__Record excerpts__:
■ ■ ■ ■ ■ ■ ■

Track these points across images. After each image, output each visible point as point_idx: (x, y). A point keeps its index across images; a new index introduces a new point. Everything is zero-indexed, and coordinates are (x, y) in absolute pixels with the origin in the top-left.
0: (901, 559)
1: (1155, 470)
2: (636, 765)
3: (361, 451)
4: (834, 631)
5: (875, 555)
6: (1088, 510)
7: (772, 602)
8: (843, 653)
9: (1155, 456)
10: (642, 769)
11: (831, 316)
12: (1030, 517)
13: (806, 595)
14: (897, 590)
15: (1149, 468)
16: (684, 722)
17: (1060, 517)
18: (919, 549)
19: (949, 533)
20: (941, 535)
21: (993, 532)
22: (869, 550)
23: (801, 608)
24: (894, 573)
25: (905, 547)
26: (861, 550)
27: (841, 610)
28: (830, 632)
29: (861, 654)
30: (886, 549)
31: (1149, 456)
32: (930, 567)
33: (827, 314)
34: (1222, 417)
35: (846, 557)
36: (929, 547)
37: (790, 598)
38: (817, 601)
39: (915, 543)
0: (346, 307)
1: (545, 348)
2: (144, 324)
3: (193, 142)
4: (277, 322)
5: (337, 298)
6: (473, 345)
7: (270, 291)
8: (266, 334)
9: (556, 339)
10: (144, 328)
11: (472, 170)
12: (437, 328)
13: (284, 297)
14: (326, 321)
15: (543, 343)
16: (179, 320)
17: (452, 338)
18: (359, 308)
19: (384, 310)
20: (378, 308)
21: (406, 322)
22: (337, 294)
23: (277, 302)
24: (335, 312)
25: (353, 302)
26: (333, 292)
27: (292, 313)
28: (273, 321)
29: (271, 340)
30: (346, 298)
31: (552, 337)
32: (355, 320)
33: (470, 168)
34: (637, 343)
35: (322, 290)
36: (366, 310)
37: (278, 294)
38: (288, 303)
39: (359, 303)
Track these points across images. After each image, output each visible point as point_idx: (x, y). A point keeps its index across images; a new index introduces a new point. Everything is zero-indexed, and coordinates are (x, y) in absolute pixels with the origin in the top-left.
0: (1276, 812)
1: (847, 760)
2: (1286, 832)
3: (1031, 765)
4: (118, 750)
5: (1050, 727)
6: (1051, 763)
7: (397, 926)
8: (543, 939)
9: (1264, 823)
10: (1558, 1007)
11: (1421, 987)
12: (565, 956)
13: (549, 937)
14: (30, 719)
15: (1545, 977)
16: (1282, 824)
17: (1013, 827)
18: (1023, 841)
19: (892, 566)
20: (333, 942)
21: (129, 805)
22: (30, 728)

■ ■ ■ ■ ■ ■ ■

__Work task__:
Given the records above, reproduce precisely and only the lines between the line holding "14: (897, 590)" and the line holding "38: (817, 601)", inclusive.

__Exercise answer__:
14: (897, 590)
15: (1149, 468)
16: (684, 722)
17: (1060, 517)
18: (919, 549)
19: (949, 533)
20: (941, 535)
21: (993, 532)
22: (869, 550)
23: (801, 608)
24: (894, 573)
25: (905, 547)
26: (861, 550)
27: (841, 610)
28: (830, 632)
29: (861, 654)
30: (886, 549)
31: (1149, 456)
32: (930, 567)
33: (827, 314)
34: (1222, 417)
35: (846, 557)
36: (929, 547)
37: (790, 598)
38: (817, 601)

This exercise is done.